We agree with reviewer 3 that using double reporters GFP (Foxj1-CreER-GFP) and mGFP (ROSA mT/mG) may not be ideal. However, the endogenous GFP fluorescence signal from Foxj1-CreERT2-GFP is very weak. Given previous examples that used ShhCre-GFP and ROSA mT/mG to trace ShH⁺ lineage (Kuo and Krasnow, 2015) or used Prx1-CreERT2-EGFP and ROSA mT/mG to trace Prx1⁺ lineage (de Lageneste et al., 2018), we crossed this Foxj1-CreERT2-GFP mouse line with ROSA mT/mG to introduce mGFP reporter for lineage tracing. Before fixation, we isolated trachea samples under a fluorescence dissection microscope and only processed those with both Tomato and GFP signals. After fixation and whole-mount staining, samples were flat mounted on 35 mm No 1.5 MatTek dishes (luminal side facing the coverslip) and imaged en-face. For immunostaining, mGFP signal was used to indicate Foxj1⁺ lineage. mTomato signal was quenched after a sequential fixation by PFA and methanol, so we used E-cad antibody to label cell membrane in the RFP channel and pseudo-colored it in grey in the image panel.
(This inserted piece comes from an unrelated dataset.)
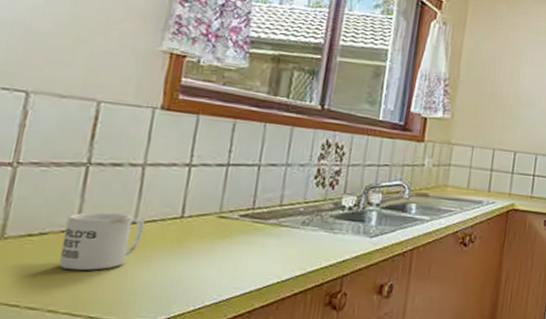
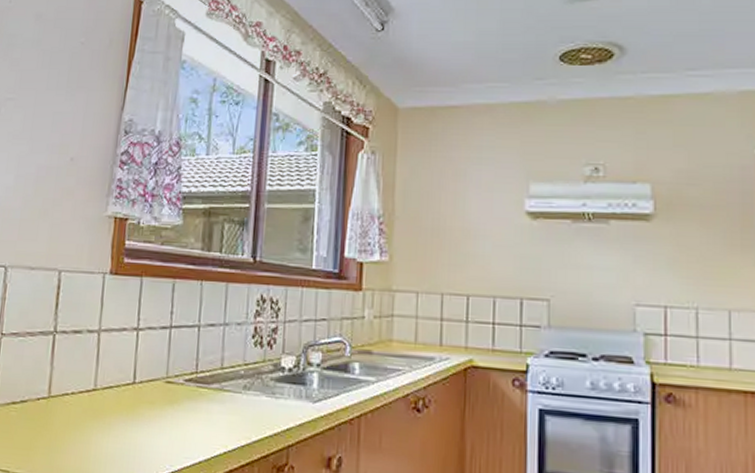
mug: present [59,211,145,271] -> none [37,379,103,438]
A mouse monoclonal antibody for SCGB1A1 was used to label secretory cells in the far-red channel. The images we showed in the figure were taken from an entire 3D projection, including the apical surface. It may look as if there is no visible localization of membrane GFP, but mGFP is clearly visible in the sub-apical sections of the trachea sample. We have revised the figure (Now Figure 4—figure supplement 1B, C) to that majority of the GFP labeled cells in our analysis expressed mGFP. We also included more description in the revised text, figure legend, and methods to more accurately describe this experiment.

Regarding the evidence for hybrid cells, we have provided validation of their presence using orthogonal methods (single-cell RNA sequencing, RNA FISH analysis, and TEM) in our manuscript, and we believe that the identification of those hybrid cells will be an important addition to airway biology. Similarly, cilia-secretory hybrid cells have been observed in nasal and airway epithelial tissue samples in patients with allergy and asthma (Ordovas-Montanes et al., 2018 and Vieira Braga et al., 2019). It will be very interesting to determine whether neonatal hybrids cells reported in our study and asthma-associated hybrids cells from human patients have similar cellular origins, which will be defined by different and complementary lineage tracing approaches.
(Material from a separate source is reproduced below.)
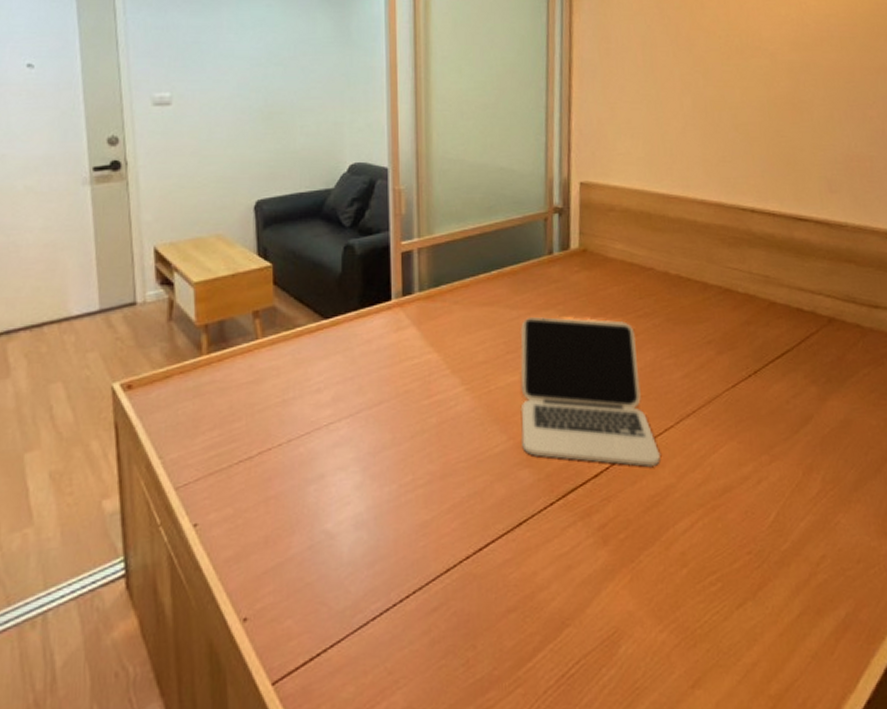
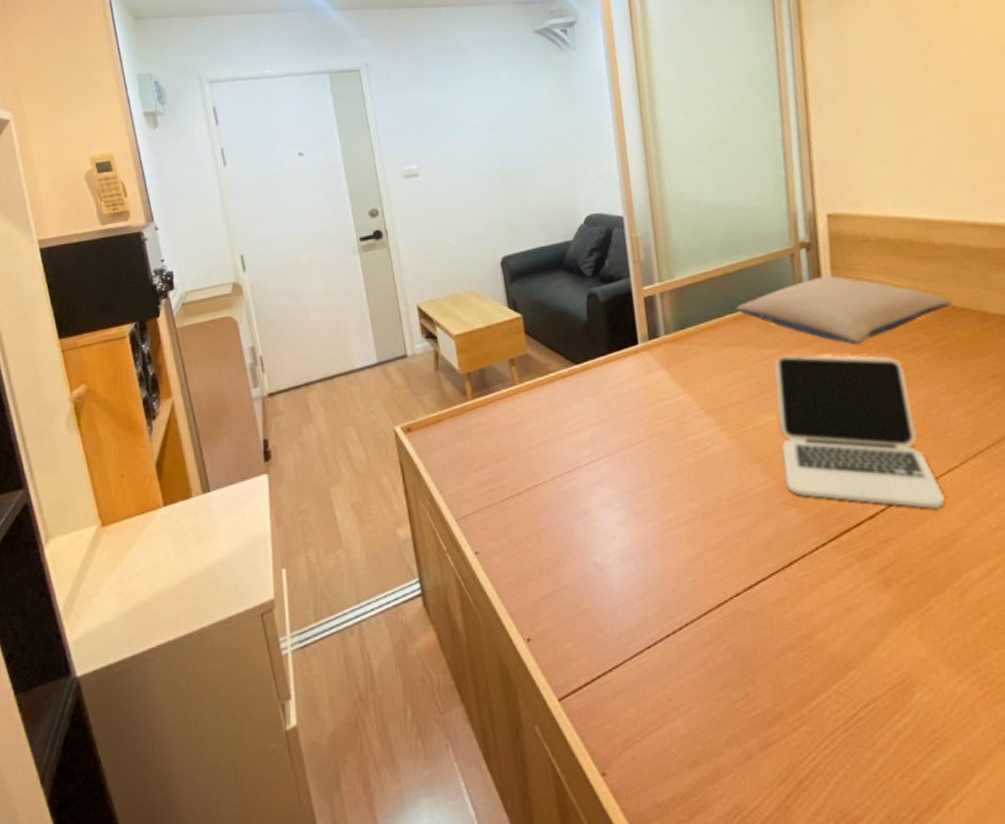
pillow: none [490,241,679,309] -> present [736,275,952,345]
Reviewer 3 pointed out that in Pardo et al., 2013, FoxJ1-CRE (not creER) did not label any lineage labeled secretory cells upon challenge of ovalbumin in adult mice. On the other hand, Turner et al., 2011 and Tyner et al., 2006 both showed that Foxj1-lineage cells can contribute to goblet cell hyperplasia in cultured human airway epithelia cells upon IL-13 treatment. More evidence supporting a cilia-to-goblet trans-differentiation was reviewed by Patel et al., 2011 and further supported by Vieira Braga et al., 2019. The exact lineage for cilia-secretory trans-differentiation may depend on different physiological and pathological conditions. For example, it may depend on age (i.e., neonatal vs adult), on the types of immune responses (i.e., acute injury vs allergy), on the types of stimuli (i.e., ovalbumin, dust mite, or more complex causes for asthma in patients), and on the duration of allergen challenges (i.e., multiple treatments of ovalbumin used in Pardo et al., 2013, 14 days of IL-13 treatment used in Turner et al., 2011, or years of chronic inflammation in asthma patients reported by Vieira Braga et al., 2019). Future studies will be required to determine how hybrid cells can be induced by distinct intrinsic and extrinsic signals, which are beyond the scope of our current manuscript.